GIVEN DATA:
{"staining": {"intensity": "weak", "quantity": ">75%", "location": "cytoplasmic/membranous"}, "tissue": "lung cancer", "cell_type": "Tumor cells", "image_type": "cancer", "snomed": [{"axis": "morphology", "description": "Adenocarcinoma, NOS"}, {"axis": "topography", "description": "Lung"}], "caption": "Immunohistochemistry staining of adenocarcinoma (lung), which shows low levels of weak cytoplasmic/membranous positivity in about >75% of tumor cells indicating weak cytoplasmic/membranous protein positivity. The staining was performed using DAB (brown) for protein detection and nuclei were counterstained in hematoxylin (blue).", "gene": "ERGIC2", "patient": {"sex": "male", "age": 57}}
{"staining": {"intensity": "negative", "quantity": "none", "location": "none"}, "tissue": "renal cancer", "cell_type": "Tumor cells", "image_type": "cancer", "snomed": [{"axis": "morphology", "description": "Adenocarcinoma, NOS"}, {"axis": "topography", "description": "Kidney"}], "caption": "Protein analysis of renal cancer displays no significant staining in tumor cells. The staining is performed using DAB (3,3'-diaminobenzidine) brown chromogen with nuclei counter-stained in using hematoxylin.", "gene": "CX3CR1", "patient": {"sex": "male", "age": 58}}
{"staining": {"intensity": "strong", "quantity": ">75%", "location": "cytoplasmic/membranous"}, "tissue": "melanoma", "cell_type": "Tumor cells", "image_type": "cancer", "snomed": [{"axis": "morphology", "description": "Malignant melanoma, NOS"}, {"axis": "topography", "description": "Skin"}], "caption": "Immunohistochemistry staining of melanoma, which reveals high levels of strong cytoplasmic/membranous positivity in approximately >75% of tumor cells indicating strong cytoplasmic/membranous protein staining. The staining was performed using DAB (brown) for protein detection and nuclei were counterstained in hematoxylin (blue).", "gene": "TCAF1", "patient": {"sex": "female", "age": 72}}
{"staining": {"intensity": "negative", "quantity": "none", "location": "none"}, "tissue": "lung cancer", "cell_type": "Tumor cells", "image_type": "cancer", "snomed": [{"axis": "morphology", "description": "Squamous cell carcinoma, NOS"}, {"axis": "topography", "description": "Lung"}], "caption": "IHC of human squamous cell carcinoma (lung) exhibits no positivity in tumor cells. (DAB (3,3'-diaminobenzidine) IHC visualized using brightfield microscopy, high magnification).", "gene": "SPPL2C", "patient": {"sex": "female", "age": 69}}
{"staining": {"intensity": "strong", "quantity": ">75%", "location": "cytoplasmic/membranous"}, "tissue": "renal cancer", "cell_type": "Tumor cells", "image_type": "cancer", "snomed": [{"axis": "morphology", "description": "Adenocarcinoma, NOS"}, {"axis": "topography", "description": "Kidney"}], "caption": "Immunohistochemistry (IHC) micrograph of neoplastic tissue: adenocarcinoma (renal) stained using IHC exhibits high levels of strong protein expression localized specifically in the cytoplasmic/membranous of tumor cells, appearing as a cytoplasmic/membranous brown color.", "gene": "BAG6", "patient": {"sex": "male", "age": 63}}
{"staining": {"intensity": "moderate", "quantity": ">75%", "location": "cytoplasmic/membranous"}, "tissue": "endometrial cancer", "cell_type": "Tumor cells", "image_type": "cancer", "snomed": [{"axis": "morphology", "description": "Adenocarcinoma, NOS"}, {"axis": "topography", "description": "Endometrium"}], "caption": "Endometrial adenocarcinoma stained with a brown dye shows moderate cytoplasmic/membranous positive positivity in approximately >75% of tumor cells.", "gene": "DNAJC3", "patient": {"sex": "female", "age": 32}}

TASK INSTRUCTIONS: All entries shown above should be duplicated without a single difference.

WRITTEN RESPONSE:
{"staining": {"intensity": "weak", "quantity": ">75%", "location": "cytoplasmic/membranous"}, "tissue": "lung cancer", "cell_type": "Tumor cells", "image_type": "cancer", "snomed": [{"axis": "morphology", "description": "Adenocarcinoma, NOS"}, {"axis": "topography", "description": "Lung"}], "caption": "Immunohistochemistry staining of adenocarcinoma (lung), which shows low levels of weak cytoplasmic/membranous positivity in about >75% of tumor cells indicating weak cytoplasmic/membranous protein positivity. The staining was performed using DAB (brown) for protein detection and nuclei were counterstained in hematoxylin (blue).", "gene": "ERGIC2", "patient": {"sex": "male", "age": 57}}
{"staining": {"intensity": "negative", "quantity": "none", "location": "none"}, "tissue": "renal cancer", "cell_type": "Tumor cells", "image_type": "cancer", "snomed": [{"axis": "morphology", "description": "Adenocarcinoma, NOS"}, {"axis": "topography", "description": "Kidney"}], "caption": "Protein analysis of renal cancer displays no significant staining in tumor cells. The staining is performed using DAB (3,3'-diaminobenzidine) brown chromogen with nuclei counter-stained in using hematoxylin.", "gene": "CX3CR1", "patient": {"sex": "male", "age": 58}}
{"staining": {"intensity": "strong", "quantity": ">75%", "location": "cytoplasmic/membranous"}, "tissue": "melanoma", "cell_type": "Tumor cells", "image_type": "cancer", "snomed": [{"axis": "morphology", "description": "Malignant melanoma, NOS"}, {"axis": "topography", "description": "Skin"}], "caption": "Immunohistochemistry staining of melanoma, which reveals high levels of strong cytoplasmic/membranous positivity in approximately >75% of tumor cells indicating strong cytoplasmic/membranous protein staining. The staining was performed using DAB (brown) for protein detection and nuclei were counterstained in hematoxylin (blue).", "gene": "TCAF1", "patient": {"sex": "female", "age": 72}}
{"staining": {"intensity": "negative", "quantity": "none", "location": "none"}, "tissue": "lung cancer", "cell_type": "Tumor cells", "image_type": "cancer", "snomed": [{"axis": "morphology", "description": "Squamous cell carcinoma, NOS"}, {"axis": "topography", "description": "Lung"}], "caption": "IHC of human squamous cell carcinoma (lung) exhibits no positivity in tumor cells. (DAB (3,3'-diaminobenzidine) IHC visualized using brightfield microscopy, high magnification).", "gene": "SPPL2C", "patient": {"sex": "female", "age": 69}}
{"staining": {"intensity": "strong", "quantity": ">75%", "location": "cytoplasmic/membranous"}, "tissue": "renal cancer", "cell_type": "Tumor cells", "image_type": "cancer", "snomed": [{"axis": "morphology", "description": "Adenocarcinoma, NOS"}, {"axis": "topography", "description": "Kidney"}], "caption": "Immunohistochemistry (IHC) micrograph of neoplastic tissue: adenocarcinoma (renal) stained using IHC exhibits high levels of strong protein expression localized specifically in the cytoplasmic/membranous of tumor cells, appearing as a cytoplasmic/membranous brown color.", "gene": "BAG6", "patient": {"sex": "male", "age": 63}}
{"staining": {"intensity": "moderate", "quantity": ">75%", "location": "cytoplasmic/membranous"}, "tissue": "endometrial cancer", "cell_type": "Tumor cells", "image_type": "cancer", "snomed": [{"axis": "morphology", "description": "Adenocarcinoma, NOS"}, {"axis": "topography", "description": "Endometrium"}], "caption": "Endometrial adenocarcinoma stained with a brown dye shows moderate cytoplasmic/membranous positive positivity in approximately >75% of tumor cells.", "gene": "DNAJC3", "patient": {"sex": "female", "age": 32}}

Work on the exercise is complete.